■ Exercise goal ■
Quote each line exactly, from the line that contains "- this对象指向调用函数的对象" down to the last line of the listing, and no other lines.

■ Task inputs ■
───

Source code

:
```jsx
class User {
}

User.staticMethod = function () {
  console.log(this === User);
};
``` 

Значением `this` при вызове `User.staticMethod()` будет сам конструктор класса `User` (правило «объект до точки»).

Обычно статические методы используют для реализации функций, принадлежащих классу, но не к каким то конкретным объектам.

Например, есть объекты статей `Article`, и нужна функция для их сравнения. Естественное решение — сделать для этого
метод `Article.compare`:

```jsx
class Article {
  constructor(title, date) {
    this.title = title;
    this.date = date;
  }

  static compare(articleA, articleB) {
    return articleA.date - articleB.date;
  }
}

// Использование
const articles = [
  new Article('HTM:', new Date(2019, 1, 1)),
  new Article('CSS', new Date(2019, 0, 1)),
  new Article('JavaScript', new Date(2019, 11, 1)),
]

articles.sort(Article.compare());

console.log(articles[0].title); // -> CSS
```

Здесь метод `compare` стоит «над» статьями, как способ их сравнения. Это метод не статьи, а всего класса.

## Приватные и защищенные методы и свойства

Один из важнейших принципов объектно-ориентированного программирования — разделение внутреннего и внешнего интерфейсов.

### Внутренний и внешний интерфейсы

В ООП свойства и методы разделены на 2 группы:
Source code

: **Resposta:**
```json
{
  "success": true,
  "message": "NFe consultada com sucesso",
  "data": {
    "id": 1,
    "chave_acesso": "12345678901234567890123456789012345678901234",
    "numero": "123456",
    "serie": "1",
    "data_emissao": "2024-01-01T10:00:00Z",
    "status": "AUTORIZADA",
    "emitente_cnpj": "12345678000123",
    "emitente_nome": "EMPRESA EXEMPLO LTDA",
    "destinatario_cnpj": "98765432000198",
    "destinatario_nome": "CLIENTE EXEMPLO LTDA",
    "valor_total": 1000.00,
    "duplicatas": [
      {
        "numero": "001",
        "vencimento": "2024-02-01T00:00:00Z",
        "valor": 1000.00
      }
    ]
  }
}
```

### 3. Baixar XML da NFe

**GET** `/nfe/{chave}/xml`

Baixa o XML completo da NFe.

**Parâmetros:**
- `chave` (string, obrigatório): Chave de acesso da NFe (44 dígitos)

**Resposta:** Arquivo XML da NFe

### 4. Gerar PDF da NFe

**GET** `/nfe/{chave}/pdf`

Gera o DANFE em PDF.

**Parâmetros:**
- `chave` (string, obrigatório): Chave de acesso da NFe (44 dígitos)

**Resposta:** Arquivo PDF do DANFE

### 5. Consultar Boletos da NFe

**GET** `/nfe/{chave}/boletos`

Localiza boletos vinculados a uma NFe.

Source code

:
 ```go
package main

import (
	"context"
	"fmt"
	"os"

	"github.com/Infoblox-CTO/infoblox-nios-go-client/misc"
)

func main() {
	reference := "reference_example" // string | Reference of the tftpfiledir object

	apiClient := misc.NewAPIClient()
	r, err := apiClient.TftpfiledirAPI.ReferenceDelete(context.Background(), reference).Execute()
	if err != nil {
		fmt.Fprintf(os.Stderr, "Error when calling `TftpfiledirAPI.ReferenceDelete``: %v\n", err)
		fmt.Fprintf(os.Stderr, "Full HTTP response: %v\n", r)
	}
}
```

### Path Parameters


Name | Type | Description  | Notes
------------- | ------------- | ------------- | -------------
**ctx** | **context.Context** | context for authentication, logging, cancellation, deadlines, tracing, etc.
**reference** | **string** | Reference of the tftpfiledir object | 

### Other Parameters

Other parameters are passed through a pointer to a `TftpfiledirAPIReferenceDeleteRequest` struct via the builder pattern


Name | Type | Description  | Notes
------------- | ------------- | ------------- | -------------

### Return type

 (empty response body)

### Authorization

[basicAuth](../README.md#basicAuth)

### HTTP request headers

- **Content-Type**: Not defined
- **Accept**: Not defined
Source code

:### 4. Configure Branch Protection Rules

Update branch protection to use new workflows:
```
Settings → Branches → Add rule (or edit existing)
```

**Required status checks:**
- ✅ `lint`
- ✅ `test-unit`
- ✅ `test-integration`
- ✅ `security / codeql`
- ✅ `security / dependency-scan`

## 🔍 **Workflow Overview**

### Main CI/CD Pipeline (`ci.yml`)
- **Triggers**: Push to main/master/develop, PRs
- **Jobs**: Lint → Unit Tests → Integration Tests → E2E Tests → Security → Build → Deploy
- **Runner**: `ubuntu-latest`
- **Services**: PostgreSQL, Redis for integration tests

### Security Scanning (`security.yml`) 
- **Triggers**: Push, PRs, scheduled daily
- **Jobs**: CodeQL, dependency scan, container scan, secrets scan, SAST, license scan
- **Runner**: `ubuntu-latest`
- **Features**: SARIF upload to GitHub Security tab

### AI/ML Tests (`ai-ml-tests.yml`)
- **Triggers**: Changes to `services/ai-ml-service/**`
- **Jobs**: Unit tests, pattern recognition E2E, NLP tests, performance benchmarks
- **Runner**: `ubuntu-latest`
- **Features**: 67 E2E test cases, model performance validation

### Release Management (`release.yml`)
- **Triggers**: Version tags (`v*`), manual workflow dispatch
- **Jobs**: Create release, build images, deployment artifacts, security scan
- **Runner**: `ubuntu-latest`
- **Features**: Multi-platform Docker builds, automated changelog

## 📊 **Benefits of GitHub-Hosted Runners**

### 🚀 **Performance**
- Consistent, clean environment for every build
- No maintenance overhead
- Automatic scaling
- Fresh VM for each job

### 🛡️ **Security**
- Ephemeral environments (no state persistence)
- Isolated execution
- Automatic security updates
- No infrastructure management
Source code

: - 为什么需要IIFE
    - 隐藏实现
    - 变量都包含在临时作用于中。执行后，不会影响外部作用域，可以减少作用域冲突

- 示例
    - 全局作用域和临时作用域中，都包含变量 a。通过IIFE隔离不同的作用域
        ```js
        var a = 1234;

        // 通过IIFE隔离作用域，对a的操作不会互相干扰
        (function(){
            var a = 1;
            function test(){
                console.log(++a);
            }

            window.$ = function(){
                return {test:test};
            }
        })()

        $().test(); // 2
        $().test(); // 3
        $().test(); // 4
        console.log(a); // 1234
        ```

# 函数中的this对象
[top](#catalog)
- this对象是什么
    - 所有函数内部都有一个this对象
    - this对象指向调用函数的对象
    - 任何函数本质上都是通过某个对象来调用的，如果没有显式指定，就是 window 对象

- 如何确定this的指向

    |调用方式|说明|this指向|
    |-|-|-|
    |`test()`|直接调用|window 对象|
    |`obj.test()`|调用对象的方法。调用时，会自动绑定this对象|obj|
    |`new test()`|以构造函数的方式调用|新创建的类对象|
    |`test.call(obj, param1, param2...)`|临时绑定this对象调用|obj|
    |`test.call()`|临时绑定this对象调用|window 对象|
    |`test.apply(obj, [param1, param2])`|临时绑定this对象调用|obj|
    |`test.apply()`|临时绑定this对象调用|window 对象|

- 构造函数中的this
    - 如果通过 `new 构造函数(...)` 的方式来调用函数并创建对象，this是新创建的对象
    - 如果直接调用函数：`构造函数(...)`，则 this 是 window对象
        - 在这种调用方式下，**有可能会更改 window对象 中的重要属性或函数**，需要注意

───

■ Task answer ■
    - this对象指向调用函数的对象
    - 任何函数本质上都是通过某个对象来调用的，如果没有显式指定，就是 window 对象

- 如何确定this的指向

    |调用方式|说明|this指向|
    |-|-|-|
    |`test()`|直接调用|window 对象|
    |`obj.test()`|调用对象的方法。调用时，会自动绑定this对象|obj|
    |`new test()`|以构造函数的方式调用|新创建的类对象|
    |`test.call(obj, param1, param2...)`|临时绑定this对象调用|obj|
    |`test.call()`|临时绑定this对象调用|window 对象|
    |`test.apply(obj, [param1, param2])`|临时绑定this对象调用|obj|
    |`test.apply()`|临时绑定this对象调用|window 对象|

- 构造函数中的this
    - 如果通过 `new 构造函数(...)` 的方式来调用函数并创建对象，this是新创建的对象
    - 如果直接调用函数：`构造函数(...)`，则 this 是 window对象
        - 在这种调用方式下，**有可能会更改 window对象 中的重要属性或函数**，需要注意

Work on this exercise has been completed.